__WORK TASK__: Given the listing that follows, report all lines in which the string "Left" occurs.

__DATA LISTING__:
○ ○ ○

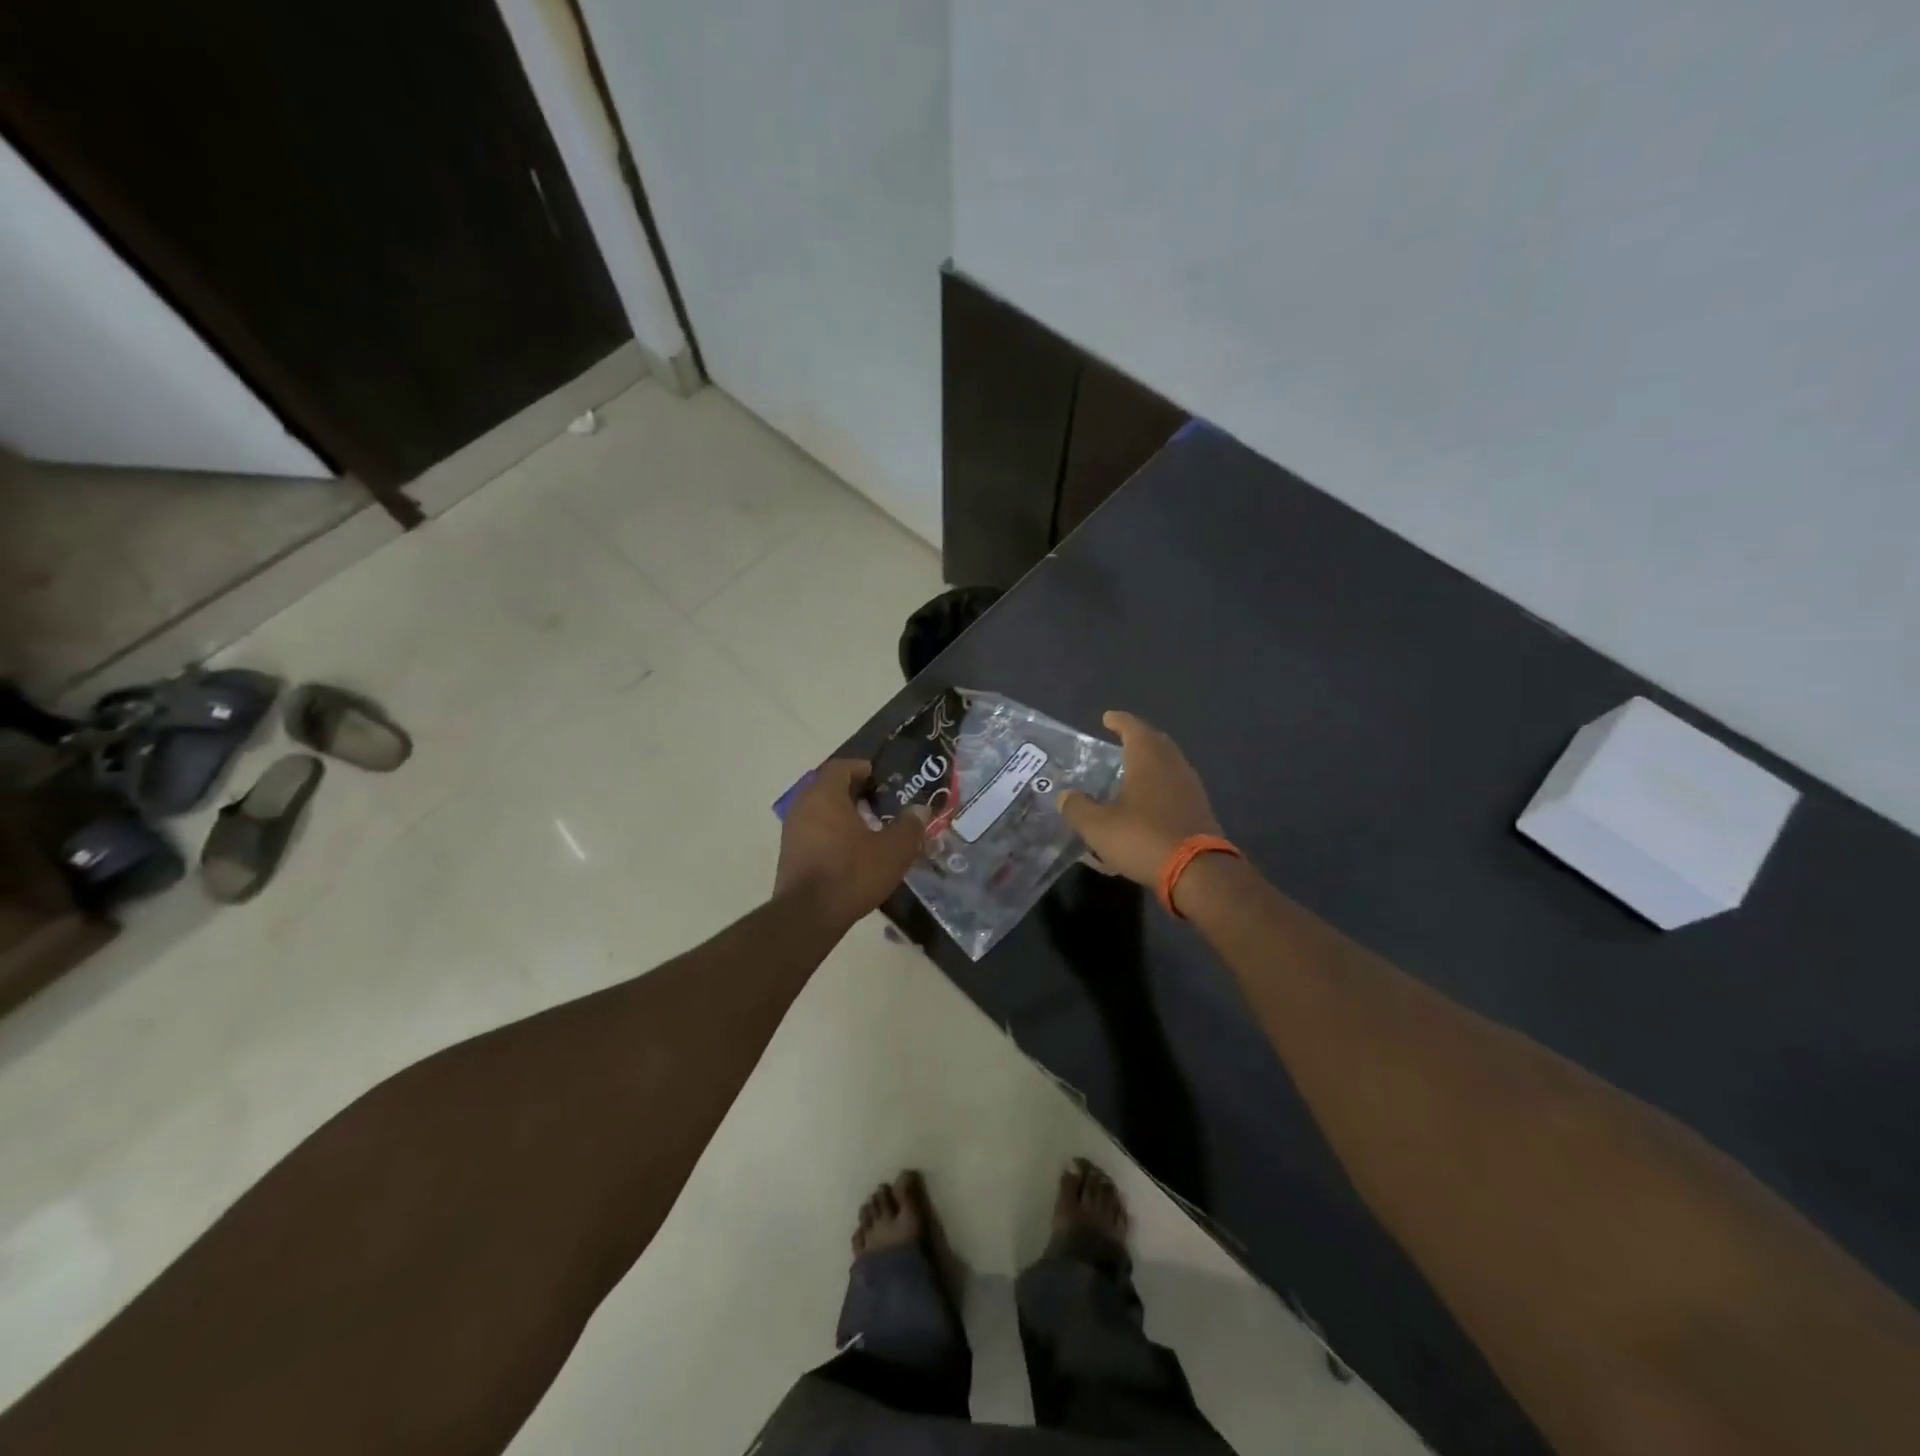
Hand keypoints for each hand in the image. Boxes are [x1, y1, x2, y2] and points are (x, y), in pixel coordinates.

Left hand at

○ ○ ○

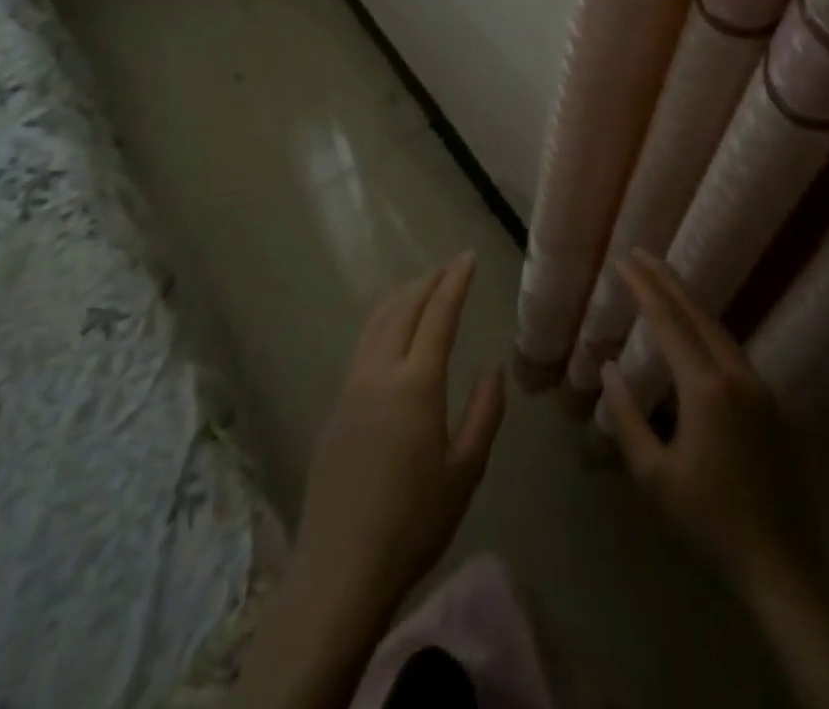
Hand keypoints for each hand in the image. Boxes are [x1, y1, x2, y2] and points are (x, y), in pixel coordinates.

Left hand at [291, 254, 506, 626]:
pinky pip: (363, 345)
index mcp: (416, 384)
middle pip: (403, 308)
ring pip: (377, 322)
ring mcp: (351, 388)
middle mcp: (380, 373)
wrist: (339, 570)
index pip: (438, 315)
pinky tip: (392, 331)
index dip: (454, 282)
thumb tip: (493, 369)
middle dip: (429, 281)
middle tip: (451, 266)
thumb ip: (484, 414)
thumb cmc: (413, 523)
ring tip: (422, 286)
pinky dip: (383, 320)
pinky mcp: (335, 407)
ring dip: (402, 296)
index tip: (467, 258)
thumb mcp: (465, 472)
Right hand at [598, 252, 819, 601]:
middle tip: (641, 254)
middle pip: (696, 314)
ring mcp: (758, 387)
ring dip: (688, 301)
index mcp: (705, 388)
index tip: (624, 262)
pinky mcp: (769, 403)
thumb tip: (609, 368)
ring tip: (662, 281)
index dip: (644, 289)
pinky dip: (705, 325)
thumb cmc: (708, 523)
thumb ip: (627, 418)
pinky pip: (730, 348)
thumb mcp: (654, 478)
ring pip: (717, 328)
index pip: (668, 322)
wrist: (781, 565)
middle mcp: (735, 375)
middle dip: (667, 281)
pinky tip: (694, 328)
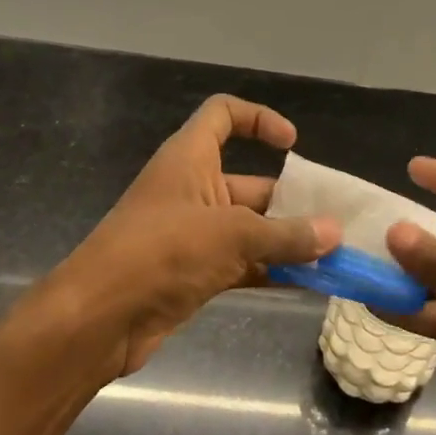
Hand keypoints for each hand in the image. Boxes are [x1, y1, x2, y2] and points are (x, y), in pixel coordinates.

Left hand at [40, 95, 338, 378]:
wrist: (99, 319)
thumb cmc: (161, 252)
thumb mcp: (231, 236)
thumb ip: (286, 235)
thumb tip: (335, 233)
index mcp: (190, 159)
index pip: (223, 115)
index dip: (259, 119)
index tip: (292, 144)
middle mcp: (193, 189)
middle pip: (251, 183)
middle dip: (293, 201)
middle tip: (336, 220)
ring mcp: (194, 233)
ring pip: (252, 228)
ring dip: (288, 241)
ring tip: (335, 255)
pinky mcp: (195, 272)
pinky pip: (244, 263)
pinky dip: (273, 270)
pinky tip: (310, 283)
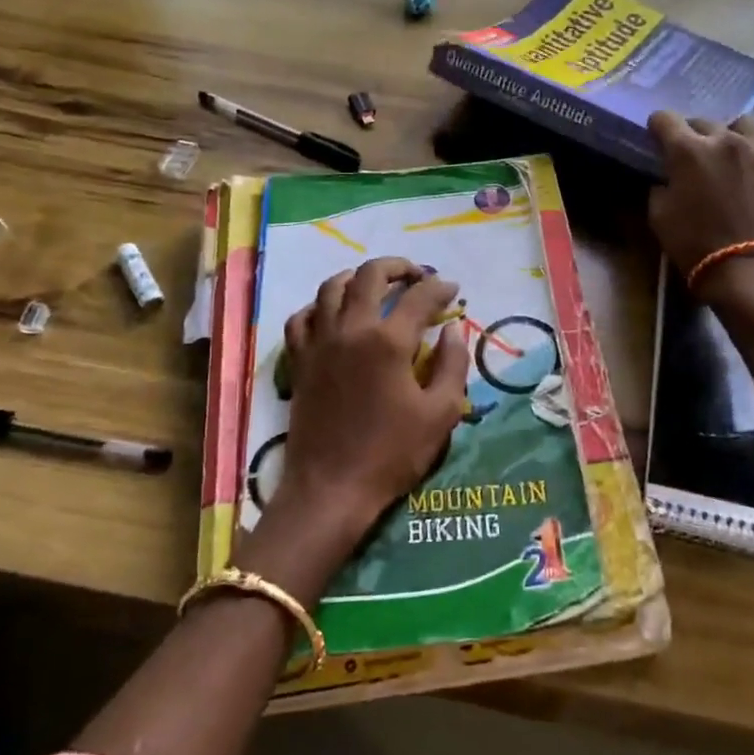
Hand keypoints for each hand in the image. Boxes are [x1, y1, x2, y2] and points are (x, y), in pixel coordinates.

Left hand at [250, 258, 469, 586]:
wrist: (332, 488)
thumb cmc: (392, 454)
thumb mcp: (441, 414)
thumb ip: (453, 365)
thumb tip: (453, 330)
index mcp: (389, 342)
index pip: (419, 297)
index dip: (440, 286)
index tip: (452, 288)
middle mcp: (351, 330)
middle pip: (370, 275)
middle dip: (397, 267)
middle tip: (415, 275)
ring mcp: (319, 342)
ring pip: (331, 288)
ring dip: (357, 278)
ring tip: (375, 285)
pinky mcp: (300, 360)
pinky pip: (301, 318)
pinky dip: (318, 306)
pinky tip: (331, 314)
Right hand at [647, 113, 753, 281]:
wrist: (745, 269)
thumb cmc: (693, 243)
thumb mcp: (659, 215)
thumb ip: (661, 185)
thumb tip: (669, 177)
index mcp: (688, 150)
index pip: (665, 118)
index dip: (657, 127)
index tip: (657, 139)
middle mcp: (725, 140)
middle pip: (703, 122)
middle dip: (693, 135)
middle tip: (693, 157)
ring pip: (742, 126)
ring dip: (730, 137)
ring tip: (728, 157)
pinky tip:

○ ○ ○

__TASK RESULT__:
Left hand at
Left hand at [291, 254, 506, 626]:
Left hand at [40, 95, 338, 378]:
Left hand at [250, 258, 469, 586]:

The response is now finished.